> [Task statement]: Nothing but the pictures should be dropped; repeat the rest of the data below exactly.

Segment Start: Supplied data

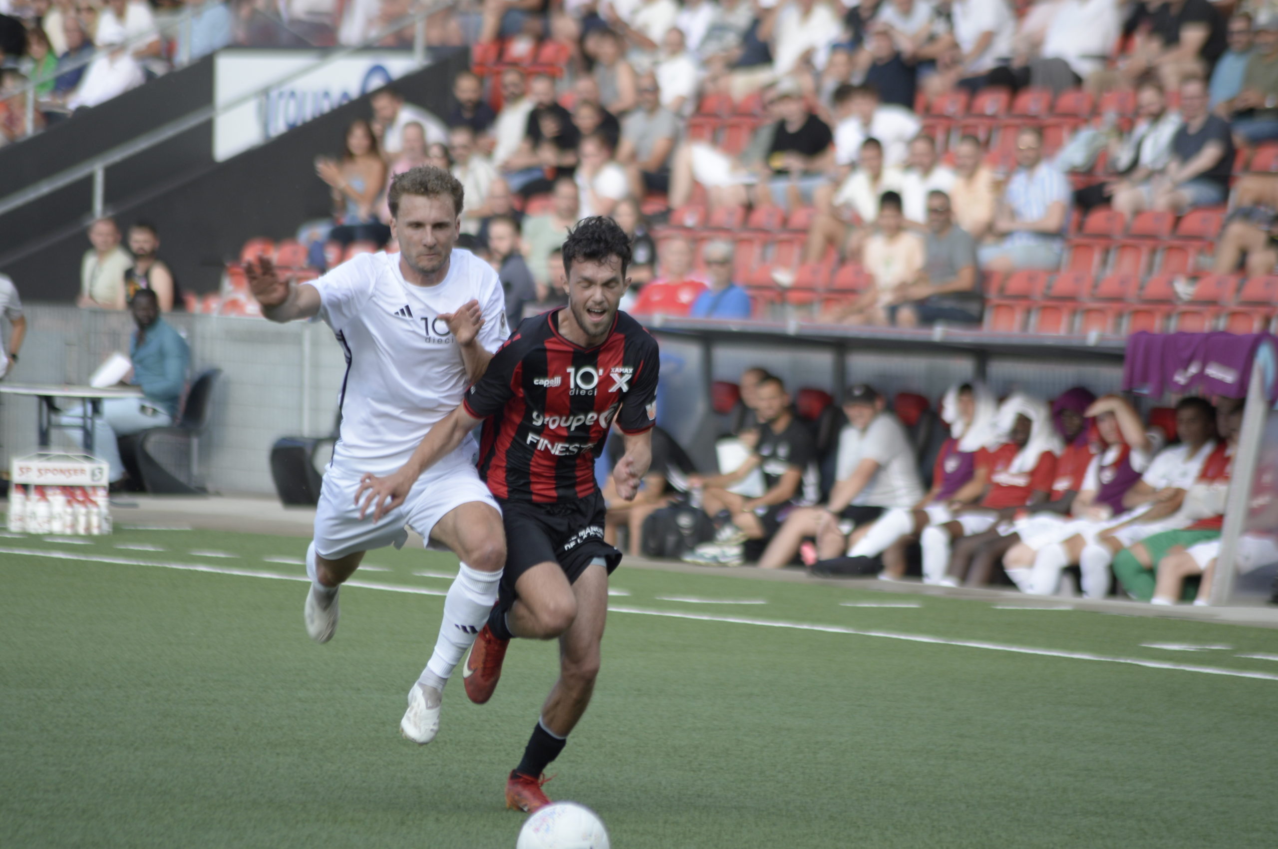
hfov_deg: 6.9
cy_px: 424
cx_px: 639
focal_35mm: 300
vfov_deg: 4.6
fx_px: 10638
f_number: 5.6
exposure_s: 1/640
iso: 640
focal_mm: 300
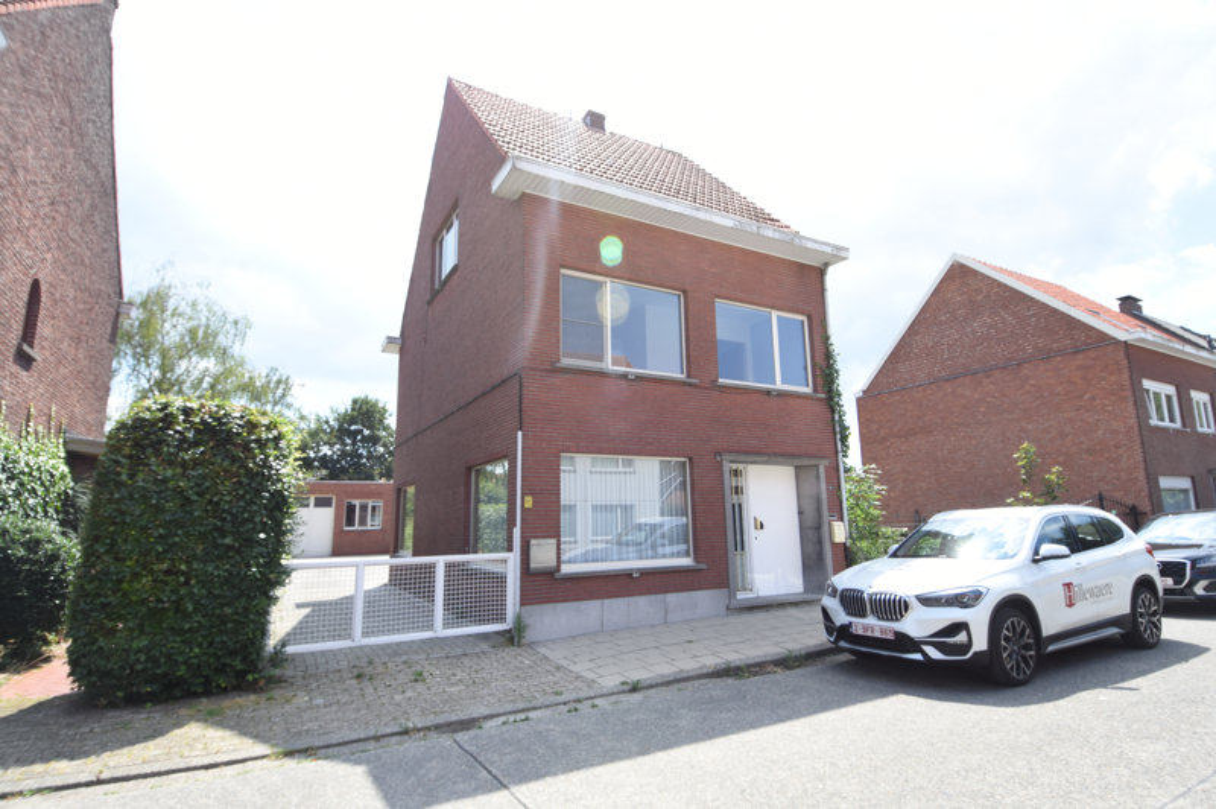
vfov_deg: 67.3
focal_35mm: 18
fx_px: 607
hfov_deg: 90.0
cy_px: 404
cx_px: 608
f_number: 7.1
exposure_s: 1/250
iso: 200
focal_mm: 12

Segment End: Supplied data

> [Solution for this exercise]:
hfov_deg: 6.9
cy_px: 424
cx_px: 639
focal_35mm: 300
vfov_deg: 4.6
fx_px: 10638
f_number: 5.6
exposure_s: 1/640
iso: 640
focal_mm: 300
vfov_deg: 67.3
focal_35mm: 18
fx_px: 607
hfov_deg: 90.0
cy_px: 404
cx_px: 608
f_number: 7.1
exposure_s: 1/250
iso: 200
focal_mm: 12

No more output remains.